§ **Given text**:
★ ★ ★ ★

Reinsurance is a specific form of insurance utilized by insurance companies to help spread the burden of indemnification and defense.  Generally, a reinsurance company will contract with an insurance company to cover a specified portion of the insurance company’s obligations to its policyholder(s) in the event of a valid claim.


The California Insurance Code defines “reinsurance” as a contract by which an insurer procures a third person to insure him against loss or liability by reason of such original insurance.

Under such a reinsurance contract, the primary insurer will “cede” a portion of the premiums [paid by its policyholder(s)] to the reinsurer so that it will cover a portion of any losses suffered on those policies.  In other words, the policyholder pays a premium to their insurer, who, in turn, pays a reinsurer a percentage of that initial premium as consideration for reinsuring a specified portion of the original risk. Thereafter, if a policyholder suffers a loss, the original insurer will compensate the particular policyholder, and the reinsurer, in turn, indemnifies the insurer.

In short, reinsurance is a method of apportioning risk between an original insurer and a reinsurer.  The ceding insurer’s (i.e., the original insurer) portion of the risk is typically known as the “retention share.”  The retention of some risk by the ceding insurer generally encourages it to underwrite property, as it remains liable for at least a portion of any payout made to a policyholder.  For example, assume that the original insurer issues a $1 million liability policy to the insured policyholder for a $10,000 premium.  Thereafter, the insurer enters into a reinsurance contract with a reinsurer that agrees to assume any liability over $100,000 pursuant to the insurer’s policy in exchange for a $2,500 reinsurance premium.  The $100,000 is the insurer’s “retention share.”

Here, the insurer will have to pay the reinsurer $2,500 of every $10,000 premium payment it receives.  Should the policyholder suffer an injury, (or other damage/harm), and submits a covered claim (or if he or she submits a claim which is denied and thereafter files a lawsuit and recovers the amount owed through litigation), the insurer will be responsible to the policyholder for the entire loss up to $1 million.

However, the insurer will then have a claim against the reinsurer for any amount paid out over $100,000 (i.e., the retention share).

The purpose and advantages of reinsurance are quite clear.  Reinsurance affords the original insurer sufficient risk distribution by transferring a portion of the risk assumed, (in insuring policyholders), to a secondary insurer.  As such, reinsurance allows the ceding original insurer to reduce its statutory reserve requirements, enabling it to write more policies, (under California law, insurance companies must meet certain financial standards in order to do business – the reserve requirements set forth the assets that an insurer must have available to pay all claims, losses, and other expenses).

★ ★ ★ ★

§ **Data for review**:
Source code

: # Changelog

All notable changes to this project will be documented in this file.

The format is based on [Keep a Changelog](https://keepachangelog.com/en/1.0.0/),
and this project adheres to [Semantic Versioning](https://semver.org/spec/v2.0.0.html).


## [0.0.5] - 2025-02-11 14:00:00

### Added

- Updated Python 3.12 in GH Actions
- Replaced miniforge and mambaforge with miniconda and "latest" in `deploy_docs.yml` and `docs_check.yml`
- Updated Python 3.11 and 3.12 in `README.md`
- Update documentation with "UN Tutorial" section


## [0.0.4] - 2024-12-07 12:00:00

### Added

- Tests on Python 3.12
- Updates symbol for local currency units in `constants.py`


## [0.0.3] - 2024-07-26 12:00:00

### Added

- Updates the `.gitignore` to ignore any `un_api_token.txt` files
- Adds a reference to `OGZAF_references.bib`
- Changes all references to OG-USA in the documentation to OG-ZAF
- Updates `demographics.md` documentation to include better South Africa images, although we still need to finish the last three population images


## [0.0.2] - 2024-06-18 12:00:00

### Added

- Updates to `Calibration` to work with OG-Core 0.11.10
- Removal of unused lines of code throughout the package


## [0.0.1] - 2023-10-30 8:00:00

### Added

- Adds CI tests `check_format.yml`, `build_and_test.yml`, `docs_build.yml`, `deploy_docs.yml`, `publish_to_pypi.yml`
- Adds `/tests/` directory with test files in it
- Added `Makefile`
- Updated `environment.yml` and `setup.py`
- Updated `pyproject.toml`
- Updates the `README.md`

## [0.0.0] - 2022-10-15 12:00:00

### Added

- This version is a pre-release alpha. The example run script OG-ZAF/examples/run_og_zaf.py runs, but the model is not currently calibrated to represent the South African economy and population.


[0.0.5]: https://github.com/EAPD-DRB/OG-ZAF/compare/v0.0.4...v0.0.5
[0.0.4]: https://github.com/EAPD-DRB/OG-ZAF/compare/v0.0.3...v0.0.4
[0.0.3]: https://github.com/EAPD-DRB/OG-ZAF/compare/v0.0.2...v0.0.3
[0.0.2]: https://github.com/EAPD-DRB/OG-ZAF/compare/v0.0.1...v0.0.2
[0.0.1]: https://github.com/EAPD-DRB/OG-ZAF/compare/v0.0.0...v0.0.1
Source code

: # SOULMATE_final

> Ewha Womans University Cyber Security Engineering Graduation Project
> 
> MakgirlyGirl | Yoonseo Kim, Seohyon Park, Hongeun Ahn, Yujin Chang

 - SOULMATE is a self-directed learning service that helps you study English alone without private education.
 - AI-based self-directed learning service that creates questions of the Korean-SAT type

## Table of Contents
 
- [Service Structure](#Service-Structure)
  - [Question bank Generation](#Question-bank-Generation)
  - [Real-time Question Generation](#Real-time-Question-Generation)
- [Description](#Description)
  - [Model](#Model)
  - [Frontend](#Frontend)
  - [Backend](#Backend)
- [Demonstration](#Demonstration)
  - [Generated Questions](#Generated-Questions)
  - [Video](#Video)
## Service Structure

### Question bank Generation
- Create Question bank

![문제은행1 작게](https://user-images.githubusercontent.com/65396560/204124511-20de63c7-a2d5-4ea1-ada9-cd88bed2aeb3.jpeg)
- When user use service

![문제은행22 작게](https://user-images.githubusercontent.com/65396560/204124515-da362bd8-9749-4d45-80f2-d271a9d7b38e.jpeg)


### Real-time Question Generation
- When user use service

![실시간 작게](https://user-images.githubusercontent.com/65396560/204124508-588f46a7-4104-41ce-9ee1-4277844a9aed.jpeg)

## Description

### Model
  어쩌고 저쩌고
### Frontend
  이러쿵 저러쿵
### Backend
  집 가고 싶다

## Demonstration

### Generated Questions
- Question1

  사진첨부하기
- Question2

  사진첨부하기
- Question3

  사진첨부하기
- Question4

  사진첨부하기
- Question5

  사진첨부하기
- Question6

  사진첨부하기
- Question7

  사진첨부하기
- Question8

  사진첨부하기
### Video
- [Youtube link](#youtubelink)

★ ★ ★ ★

§ **What to do**:
- a) Answer these questions using the reinsurance text, one answer per line marked to match:
(i) What is the ceding insurer's portion of the risk typically known as?
(ii) In the example, what reinsurance premium does the insurer pay in exchange for the reinsurer assuming liability over $100,000?
(iii) Under California law, what do the reserve requirements set forth?
- b) From the records, reproduce the lines starting with the line that contains "- Adds CI tests" and going on through the line that contains "Ahn, Yujin Chang".
The records are unrelated to the reinsurance text.

§ **Answers for each item**:
- a)
(i) The "retention share."
(ii) $2,500.
(iii) The assets that an insurer must have available to pay all claims, losses, and other expenses.

- b)
- Adds CI tests `check_format.yml`, `build_and_test.yml`, `docs_build.yml`, `deploy_docs.yml`, `publish_to_pypi.yml`
- Adds `/tests/` directory with test files in it
- Added `Makefile`
- Updated `environment.yml` and `setup.py`
- Updated `pyproject.toml`
- Updates the `README.md`

## [0.0.0] - 2022-10-15 12:00:00

### Added

- This version is a pre-release alpha. The example run script OG-ZAF/examples/run_og_zaf.py runs, but the model is not currently calibrated to represent the South African economy and population.


[0.0.5]: https://github.com/EAPD-DRB/OG-ZAF/compare/v0.0.4...v0.0.5
[0.0.4]: https://github.com/EAPD-DRB/OG-ZAF/compare/v0.0.3...v0.0.4
[0.0.3]: https://github.com/EAPD-DRB/OG-ZAF/compare/v0.0.2...v0.0.3
[0.0.2]: https://github.com/EAPD-DRB/OG-ZAF/compare/v0.0.1...v0.0.2
[0.0.1]: https://github.com/EAPD-DRB/OG-ZAF/compare/v0.0.0...v0.0.1
Source code

: # SOULMATE_final

> Ewha Womans University Cyber Security Engineering Graduation Project
> 
> MakgirlyGirl | Yoonseo Kim, Seohyon Park, Hongeun Ahn, Yujin Chang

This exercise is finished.